FOTOS/DALTON VALÉRIO |
Repartindo o desalento e retomando a alegria são os elementos
afetivos que unem os dois personagens de
A Vida Passou Por Aqui, peça de Claudia Mauro que compartilha sua
representação com Édio Nunes, comandados por Alice Borges.
Ainda que não deixe escapar um fio de melodrama na sua abordagem
de lugares comuns das condições do envelhecimento, com suas doenças , seus
pesares e sua progressiva trajetória para o sentir-se cada vez mais só, até que
apareça a consolação redentora de uma amizade fiel.
E é a presença do antigo contínuo, colega de repartição sem
qualquer preconceito de status social , estendida num relacionamento com anos de
dedicação deste serviçal Floriano(Édio Nunes) à professora e artista plástica
Sílvia (Claúdia Mauro), que restabelece
para ela o sentido da vida.
Debilitada e quase imobilizada nas decorrências de uma
moléstia grave, assolada pela melancolia e pelos contratempos físicos, ela
destila sempre suas amarguras e
ressentimentos contra tudo, no descrédito de nunca mais perder o peso da desilusão.
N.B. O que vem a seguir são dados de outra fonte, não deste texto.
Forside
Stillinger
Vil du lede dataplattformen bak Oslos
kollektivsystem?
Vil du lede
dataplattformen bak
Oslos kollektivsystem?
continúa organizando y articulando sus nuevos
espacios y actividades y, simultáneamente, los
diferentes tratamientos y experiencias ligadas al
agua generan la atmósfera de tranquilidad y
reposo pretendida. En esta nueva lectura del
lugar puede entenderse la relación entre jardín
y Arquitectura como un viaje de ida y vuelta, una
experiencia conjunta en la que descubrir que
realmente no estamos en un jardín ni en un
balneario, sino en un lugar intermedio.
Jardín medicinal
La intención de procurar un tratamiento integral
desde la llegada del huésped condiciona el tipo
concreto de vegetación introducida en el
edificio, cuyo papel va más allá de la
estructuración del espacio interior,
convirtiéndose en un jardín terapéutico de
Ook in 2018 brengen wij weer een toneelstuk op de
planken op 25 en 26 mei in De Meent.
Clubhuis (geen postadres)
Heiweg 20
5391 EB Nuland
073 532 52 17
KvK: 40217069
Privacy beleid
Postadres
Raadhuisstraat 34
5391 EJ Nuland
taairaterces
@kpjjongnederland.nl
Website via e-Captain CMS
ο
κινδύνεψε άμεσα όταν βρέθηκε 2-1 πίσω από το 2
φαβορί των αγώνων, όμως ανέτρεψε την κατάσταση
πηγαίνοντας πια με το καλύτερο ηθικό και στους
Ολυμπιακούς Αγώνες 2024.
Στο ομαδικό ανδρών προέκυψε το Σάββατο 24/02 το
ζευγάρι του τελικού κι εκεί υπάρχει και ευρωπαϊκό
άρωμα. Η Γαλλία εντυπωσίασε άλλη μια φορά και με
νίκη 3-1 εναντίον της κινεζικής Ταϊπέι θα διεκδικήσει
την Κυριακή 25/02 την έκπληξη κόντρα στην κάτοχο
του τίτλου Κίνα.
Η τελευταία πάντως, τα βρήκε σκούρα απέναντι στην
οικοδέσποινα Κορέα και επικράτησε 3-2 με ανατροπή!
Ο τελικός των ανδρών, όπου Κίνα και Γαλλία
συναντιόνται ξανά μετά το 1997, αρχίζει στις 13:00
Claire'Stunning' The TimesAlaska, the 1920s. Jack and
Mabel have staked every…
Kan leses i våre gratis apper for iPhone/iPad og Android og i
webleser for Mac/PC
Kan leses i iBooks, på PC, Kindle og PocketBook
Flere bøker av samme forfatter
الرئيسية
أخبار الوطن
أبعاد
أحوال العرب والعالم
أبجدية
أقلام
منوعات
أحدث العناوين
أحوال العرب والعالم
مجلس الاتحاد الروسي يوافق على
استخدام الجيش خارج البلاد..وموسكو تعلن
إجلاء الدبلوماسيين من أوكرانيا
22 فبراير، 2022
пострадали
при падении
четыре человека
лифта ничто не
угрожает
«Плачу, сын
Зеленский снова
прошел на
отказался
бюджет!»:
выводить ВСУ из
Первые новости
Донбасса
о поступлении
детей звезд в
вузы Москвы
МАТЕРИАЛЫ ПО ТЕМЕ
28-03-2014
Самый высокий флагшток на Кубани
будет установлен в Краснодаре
Ensinando a Silvia como poder novamente sorrir, a sonhar e
a esperar por dias melhores, é como se Floriano assumisse em sua
simplicidade conceitual, o princípio aristotélico de que “a amizade é uma alma
em dois corpos”.
A trama dramatúrgica de Claudia Mauro numa modulação de sutil
delicadeza é estruturada, então, na passagem
e no convívio entre dois tempos narrativos
- a adversidade do presente e a felicidade do passado.
E, assim, o equilíbrio do domínio sensorial entre a voz e a fisicalidade
na dramatização de um conflito de vontades, com interpretações consistentes e direção (Alice
Borges) segura, faz com que A Vida Passou
Por Aqui ressoe textual e cenicamente no que é pretendido.
O esforço pela enérgica
e instintiva amarração deste jogo teatral entre dois atores é alcançado pelo
comando diretorial na prevalência de uma identidade interpretativa, com sua troca
alternada de dimensionamento psicológico em situações emotivas díspares.
Édio Nunes revela cativante coragem na luta solidária de seu personagem pelo
desentorpecimento da dor em alegria , enquanto Cláudia Mauro empresta dignidade
singular às suas transmutações entre os
desalentos e as redenções de júbilo.
A envolvente gestualidade imprimida por Paula Águas reflete
simultaneamente amor e dor, perda e reconquista, acrescida por acordes musicais
( Cláudio Lins) calorosos, pelo recato
eficaz dos figurinos(Ana Roque) e da
climatização dos efeitos luminosos (Paulo Medeiros) para o naturalismo verista da concepção cenográfica(Nello Marrese).
Tudo , enfim, concorrendo para o rendimento harmônico e
reflexivo de uma temática tão despretensiosa mas capaz de fazer rir e de
provocar uma lágrima furtiva em seu contraponto afetivo com cada de um nós.
Wagner Corrêa de Araújo
A VIDA PASSOU POR AQUI está em cartaz no Teatro Café Pequeno, Leblon, de sexta a domingo, às 20h. 90 minutos. Até 18 de dezembro.